GIVEN TASK | Rewrite every one of the entries below as a Markdown table with the columns Row and Line. Put each line in its own numbered row and omit any blank lines.

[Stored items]

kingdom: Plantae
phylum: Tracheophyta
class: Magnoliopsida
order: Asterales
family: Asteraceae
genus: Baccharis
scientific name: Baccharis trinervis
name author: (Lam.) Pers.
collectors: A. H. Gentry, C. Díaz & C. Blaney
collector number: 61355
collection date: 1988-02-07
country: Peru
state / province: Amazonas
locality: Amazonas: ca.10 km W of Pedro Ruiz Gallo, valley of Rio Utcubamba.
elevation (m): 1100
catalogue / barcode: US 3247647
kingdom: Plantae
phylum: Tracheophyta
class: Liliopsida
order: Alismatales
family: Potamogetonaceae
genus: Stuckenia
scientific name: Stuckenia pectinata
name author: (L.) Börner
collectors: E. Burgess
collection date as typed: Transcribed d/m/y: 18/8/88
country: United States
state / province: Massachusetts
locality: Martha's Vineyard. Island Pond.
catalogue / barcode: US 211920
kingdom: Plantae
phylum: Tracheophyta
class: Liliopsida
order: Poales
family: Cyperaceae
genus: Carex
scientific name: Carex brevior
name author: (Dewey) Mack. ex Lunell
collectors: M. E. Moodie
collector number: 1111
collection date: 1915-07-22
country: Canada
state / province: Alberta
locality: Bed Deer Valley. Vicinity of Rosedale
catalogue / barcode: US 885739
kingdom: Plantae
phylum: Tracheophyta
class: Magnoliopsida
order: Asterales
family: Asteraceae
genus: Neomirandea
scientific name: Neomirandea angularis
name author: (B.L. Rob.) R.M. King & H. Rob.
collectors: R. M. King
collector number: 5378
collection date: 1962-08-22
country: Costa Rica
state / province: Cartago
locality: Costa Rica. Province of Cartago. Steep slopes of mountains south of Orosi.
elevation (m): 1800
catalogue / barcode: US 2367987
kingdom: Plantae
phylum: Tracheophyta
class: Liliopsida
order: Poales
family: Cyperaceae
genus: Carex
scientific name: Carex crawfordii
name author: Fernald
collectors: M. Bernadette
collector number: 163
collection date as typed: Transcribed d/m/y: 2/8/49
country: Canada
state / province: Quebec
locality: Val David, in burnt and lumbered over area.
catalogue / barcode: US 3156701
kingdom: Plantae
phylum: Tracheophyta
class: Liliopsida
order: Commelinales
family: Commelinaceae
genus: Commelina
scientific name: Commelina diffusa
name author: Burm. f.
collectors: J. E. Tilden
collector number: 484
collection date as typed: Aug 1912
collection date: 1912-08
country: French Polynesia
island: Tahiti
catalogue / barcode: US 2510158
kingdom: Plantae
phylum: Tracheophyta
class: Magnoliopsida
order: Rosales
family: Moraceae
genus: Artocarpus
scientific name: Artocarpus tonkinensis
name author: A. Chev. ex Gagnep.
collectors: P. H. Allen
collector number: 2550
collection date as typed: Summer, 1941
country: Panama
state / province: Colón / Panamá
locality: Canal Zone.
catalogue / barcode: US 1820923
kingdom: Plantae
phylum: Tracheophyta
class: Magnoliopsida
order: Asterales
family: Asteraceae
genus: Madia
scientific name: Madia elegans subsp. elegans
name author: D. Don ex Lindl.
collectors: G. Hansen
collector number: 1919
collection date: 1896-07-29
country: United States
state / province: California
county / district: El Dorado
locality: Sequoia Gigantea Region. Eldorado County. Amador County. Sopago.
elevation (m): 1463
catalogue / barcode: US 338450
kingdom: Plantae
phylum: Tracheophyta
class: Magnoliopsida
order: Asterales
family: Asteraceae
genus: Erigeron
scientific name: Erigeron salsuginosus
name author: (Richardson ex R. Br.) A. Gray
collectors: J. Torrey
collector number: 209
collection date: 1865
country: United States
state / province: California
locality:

COMPLETED EXERCISE |
| Row | Line |
|---|---|
| 1 | kingdom: Plantae |
| 2 | phylum: Tracheophyta |
| 3 | class: Magnoliopsida |
| 4 | order: Asterales |
| 5 | family: Asteraceae |
| 6 | genus: Baccharis |
| 7 | scientific name: Baccharis trinervis |
| 8 | name author: (Lam.) Pers. |
| 9 | collectors: A. H. Gentry, C. Díaz & C. Blaney |
| 10 | collector number: 61355 |
| 11 | collection date: 1988-02-07 |
| 12 | country: Peru |
| 13 | state / province: Amazonas |
| 14 | locality: Amazonas: ca.10 km W of Pedro Ruiz Gallo, valley of Rio Utcubamba. |
| 15 | elevation (m): 1100 |
| 16 | catalogue / barcode: US 3247647 |
| 17 | kingdom: Plantae |
| 18 | phylum: Tracheophyta |
| 19 | class: Liliopsida |
| 20 | order: Alismatales |
| 21 | family: Potamogetonaceae |
| 22 | genus: Stuckenia |
| 23 | scientific name: Stuckenia pectinata |
| 24 | name author: (L.) Börner |
| 25 | collectors: E. Burgess |
| 26 | collection date as typed: Transcribed d/m/y: 18/8/88 |
| 27 | country: United States |
| 28 | state / province: Massachusetts |
| 29 | locality: Martha's Vineyard. Island Pond. |
| 30 | catalogue / barcode: US 211920 |
| 31 | kingdom: Plantae |
| 32 | phylum: Tracheophyta |
| 33 | class: Liliopsida |
| 34 | order: Poales |
| 35 | family: Cyperaceae |
| 36 | genus: Carex |
| 37 | scientific name: Carex brevior |
| 38 | name author: (Dewey) Mack. ex Lunell |
| 39 | collectors: M. E. Moodie |
| 40 | collector number: 1111 |
| 41 | collection date: 1915-07-22 |
| 42 | country: Canada |
| 43 | state / province: Alberta |
| 44 | locality: Bed Deer Valley. Vicinity of Rosedale |
| 45 | catalogue / barcode: US 885739 |
| 46 | kingdom: Plantae |
| 47 | phylum: Tracheophyta |
| 48 | class: Magnoliopsida |
| 49 | order: Asterales |
| 50 | family: Asteraceae |
| 51 | genus: Neomirandea |
| 52 | scientific name: Neomirandea angularis |
| 53 | name author: (B.L. Rob.) R.M. King & H. Rob. |
| 54 | collectors: R. M. King |
| 55 | collector number: 5378 |
| 56 | collection date: 1962-08-22 |
| 57 | country: Costa Rica |
| 58 | state / province: Cartago |
| 59 | locality: Costa Rica. Province of Cartago. Steep slopes of mountains south of Orosi. |
| 60 | elevation (m): 1800 |
| 61 | catalogue / barcode: US 2367987 |
| 62 | kingdom: Plantae |
| 63 | phylum: Tracheophyta |
| 64 | class: Liliopsida |
| 65 | order: Poales |
| 66 | family: Cyperaceae |
| 67 | genus: Carex |
| 68 | scientific name: Carex crawfordii |
| 69 | name author: Fernald |
| 70 | collectors: M. Bernadette |
| 71 | collector number: 163 |
| 72 | collection date as typed: Transcribed d/m/y: 2/8/49 |
| 73 | country: Canada |
| 74 | state / province: Quebec |
| 75 | locality: Val David, in burnt and lumbered over area. |
| 76 | catalogue / barcode: US 3156701 |
| 77 | kingdom: Plantae |
| 78 | phylum: Tracheophyta |
| 79 | class: Liliopsida |
| 80 | order: Commelinales |
| 81 | family: Commelinaceae |
| 82 | genus: Commelina |
| 83 | scientific name: Commelina diffusa |
| 84 | name author: Burm. f. |
| 85 | collectors: J. E. Tilden |
| 86 | collector number: 484 |
| 87 | collection date as typed: Aug 1912 |
| 88 | collection date: 1912-08 |
| 89 | country: French Polynesia |
| 90 | island: Tahiti |
| 91 | catalogue / barcode: US 2510158 |
| 92 | kingdom: Plantae |
| 93 | phylum: Tracheophyta |
| 94 | class: Magnoliopsida |
| 95 | order: Rosales |
| 96 | family: Moraceae |
| 97 | genus: Artocarpus |
| 98 | scientific name: Artocarpus tonkinensis |
| 99 | name author: A. Chev. ex Gagnep. |
| 100 | collectors: P. H. Allen |
| 101 | collector number: 2550 |
| 102 | collection date as typed: Summer, 1941 |
| 103 | country: Panama |
| 104 | state / province: Colón / Panamá |
| 105 | locality: Canal Zone. |
| 106 | catalogue / barcode: US 1820923 |
| 107 | kingdom: Plantae |
| 108 | phylum: Tracheophyta |
| 109 | class: Magnoliopsida |
| 110 | order: Asterales |
| 111 | family: Asteraceae |
| 112 | genus: Madia |
| 113 | scientific name: Madia elegans subsp. elegans |
| 114 | name author: D. Don ex Lindl. |
| 115 | collectors: G. Hansen |
| 116 | collector number: 1919 |
| 117 | collection date: 1896-07-29 |
| 118 | country: United States |
| 119 | state / province: California |
| 120 | county / district: El Dorado |
| 121 | locality: Sequoia Gigantea Region. Eldorado County. Amador County. Sopago. |
| 122 | elevation (m): 1463 |
| 123 | catalogue / barcode: US 338450 |
| 124 | kingdom: Plantae |
| 125 | phylum: Tracheophyta |
| 126 | class: Magnoliopsida |
| 127 | order: Asterales |
| 128 | family: Asteraceae |
| 129 | genus: Erigeron |
| 130 | scientific name: Erigeron salsuginosus |
| 131 | name author: (Richardson ex R. Br.) A. Gray |
| 132 | collectors: J. Torrey |
| 133 | collector number: 209 |
| 134 | collection date: 1865 |
| 135 | country: United States |
| 136 | state / province: California |
| 137 | locality: |